More arts election asks, Spotify turns up support for Australian music, AI bots are dragging on Wikimedia and more.
The Media, Entertainment & Arts Alliance, OpenMIC and NAVA join the Australian arts industry associations I listed last week in calling for specific actions from government this Election. While there are differences in the asks, we are seeing some things requested by more than one organisation including increased funding, local content quotas, investment in workforce development and AI regulation that protects copyright and creators.

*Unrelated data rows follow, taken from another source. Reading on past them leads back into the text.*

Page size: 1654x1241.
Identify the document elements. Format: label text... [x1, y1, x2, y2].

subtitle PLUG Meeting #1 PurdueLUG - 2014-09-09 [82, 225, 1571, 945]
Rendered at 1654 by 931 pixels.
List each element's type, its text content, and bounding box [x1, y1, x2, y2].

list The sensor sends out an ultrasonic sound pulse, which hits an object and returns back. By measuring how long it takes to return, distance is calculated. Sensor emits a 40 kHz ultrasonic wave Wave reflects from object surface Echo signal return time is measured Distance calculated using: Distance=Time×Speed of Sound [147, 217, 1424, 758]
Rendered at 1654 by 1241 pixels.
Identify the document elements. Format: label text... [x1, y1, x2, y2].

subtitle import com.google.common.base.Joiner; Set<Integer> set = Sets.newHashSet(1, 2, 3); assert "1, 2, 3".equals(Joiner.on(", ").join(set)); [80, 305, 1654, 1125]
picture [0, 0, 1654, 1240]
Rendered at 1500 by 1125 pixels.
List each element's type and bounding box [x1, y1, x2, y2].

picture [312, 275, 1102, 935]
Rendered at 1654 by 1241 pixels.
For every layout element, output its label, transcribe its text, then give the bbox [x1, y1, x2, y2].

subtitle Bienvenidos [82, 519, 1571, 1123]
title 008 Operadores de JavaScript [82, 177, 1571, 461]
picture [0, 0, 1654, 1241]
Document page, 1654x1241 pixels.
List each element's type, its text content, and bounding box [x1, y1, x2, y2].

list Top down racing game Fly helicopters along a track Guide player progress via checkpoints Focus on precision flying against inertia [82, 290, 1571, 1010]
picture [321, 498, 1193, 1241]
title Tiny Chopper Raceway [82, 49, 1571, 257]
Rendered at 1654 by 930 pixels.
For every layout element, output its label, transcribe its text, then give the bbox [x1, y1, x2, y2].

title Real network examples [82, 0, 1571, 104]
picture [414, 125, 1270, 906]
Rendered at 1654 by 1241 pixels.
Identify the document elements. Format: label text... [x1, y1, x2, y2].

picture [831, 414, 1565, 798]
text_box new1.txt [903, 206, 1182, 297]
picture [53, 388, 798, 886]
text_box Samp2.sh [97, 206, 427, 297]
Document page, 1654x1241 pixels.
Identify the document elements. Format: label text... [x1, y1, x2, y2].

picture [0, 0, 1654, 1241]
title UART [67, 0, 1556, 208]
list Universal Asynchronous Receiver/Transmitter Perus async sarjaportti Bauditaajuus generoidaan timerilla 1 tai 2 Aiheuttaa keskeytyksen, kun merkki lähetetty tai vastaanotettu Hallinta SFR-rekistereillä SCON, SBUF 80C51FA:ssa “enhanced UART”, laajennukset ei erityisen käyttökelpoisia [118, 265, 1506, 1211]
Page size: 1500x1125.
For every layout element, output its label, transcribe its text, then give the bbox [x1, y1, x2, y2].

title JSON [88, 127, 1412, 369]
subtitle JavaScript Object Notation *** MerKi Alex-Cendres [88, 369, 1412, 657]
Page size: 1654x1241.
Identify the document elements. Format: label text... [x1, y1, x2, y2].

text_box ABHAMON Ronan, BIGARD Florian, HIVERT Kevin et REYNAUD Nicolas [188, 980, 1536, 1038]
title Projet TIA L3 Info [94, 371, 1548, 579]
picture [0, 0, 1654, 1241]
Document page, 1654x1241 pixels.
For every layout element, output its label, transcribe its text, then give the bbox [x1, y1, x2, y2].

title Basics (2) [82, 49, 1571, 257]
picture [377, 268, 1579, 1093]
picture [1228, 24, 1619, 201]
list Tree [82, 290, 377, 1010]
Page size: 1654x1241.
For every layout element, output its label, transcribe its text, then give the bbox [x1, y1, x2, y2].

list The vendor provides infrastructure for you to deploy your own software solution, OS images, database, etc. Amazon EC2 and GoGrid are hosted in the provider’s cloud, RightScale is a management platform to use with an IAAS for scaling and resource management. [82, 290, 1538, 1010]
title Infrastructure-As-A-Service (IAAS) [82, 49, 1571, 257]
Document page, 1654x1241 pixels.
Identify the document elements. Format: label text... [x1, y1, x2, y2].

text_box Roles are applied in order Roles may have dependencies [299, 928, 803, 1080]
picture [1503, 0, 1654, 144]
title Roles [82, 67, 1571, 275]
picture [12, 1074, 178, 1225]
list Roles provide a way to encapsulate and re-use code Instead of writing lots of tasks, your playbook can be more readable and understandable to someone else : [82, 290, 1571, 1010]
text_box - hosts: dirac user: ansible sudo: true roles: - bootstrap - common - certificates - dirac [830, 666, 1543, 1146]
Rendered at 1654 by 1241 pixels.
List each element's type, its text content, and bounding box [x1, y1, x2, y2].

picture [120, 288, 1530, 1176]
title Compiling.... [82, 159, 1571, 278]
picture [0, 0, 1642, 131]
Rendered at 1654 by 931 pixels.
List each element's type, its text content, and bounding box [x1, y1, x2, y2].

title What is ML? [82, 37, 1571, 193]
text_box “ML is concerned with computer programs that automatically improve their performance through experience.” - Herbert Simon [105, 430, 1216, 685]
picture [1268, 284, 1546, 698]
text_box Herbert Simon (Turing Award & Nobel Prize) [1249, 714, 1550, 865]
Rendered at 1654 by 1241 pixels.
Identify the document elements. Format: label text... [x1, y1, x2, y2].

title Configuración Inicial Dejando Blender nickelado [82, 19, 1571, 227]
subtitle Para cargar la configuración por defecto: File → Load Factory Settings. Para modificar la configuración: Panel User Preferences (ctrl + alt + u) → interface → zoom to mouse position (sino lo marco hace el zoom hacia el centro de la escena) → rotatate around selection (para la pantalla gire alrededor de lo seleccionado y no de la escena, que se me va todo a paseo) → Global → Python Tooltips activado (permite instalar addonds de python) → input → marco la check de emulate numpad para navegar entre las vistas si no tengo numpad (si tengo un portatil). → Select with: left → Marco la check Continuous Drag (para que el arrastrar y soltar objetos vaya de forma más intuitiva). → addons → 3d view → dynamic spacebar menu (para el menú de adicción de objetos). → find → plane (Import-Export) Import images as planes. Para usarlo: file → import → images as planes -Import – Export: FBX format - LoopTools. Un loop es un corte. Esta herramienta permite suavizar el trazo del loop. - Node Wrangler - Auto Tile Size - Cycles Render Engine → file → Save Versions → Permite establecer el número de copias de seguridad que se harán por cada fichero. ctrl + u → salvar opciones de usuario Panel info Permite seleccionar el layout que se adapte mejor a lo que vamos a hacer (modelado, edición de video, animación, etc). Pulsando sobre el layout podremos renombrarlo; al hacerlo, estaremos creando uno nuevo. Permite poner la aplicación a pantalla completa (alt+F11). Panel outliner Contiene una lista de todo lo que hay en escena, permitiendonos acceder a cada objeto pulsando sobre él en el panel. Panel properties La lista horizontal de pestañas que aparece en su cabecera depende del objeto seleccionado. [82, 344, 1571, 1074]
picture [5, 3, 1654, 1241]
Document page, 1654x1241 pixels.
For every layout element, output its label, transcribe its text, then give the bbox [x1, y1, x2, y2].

Another thing that rings out clear across the election wishlists is a call for greater protection of artistic freedom and the independence of arts organisations.
Spotify has been vocal in the past about how it sees itself in the industry, but it continues to be singled out for its role in a reshaped music industry, including criticisms of the royalties it pays and how it is influencing the listening habits of Australia’s music listening audience. Likely prompted by a range of motivations, the music streaming market leader is turning up its support of Australian music with a multi-faceted campaign rolling out soon.
The Wikimedia Foundation has talked about the increasing cost of AI web scraping bots accessing their free knowledge. They cite increasing bandwidth costs from AI web scraping bots. This automated traffic is puting increased strain on the Wikimedia infrastructure and diverting IT and technical focus. The Foundation is exploring how to respond.
Also: QUT has been encouraged to dump dance degrees, Taiwan is taking legal action for undersea cable sabotage and Meta allegedly knew children were on Horizon Worlds.
What's been going on?
Here’s WTF happened this week:
More arts advocates outlined what they are looking for from the federal election
Other arts industry associations have used the election to call for increased funding, workforce protections for artists and stronger artistic independence in the wake of increasing political interference.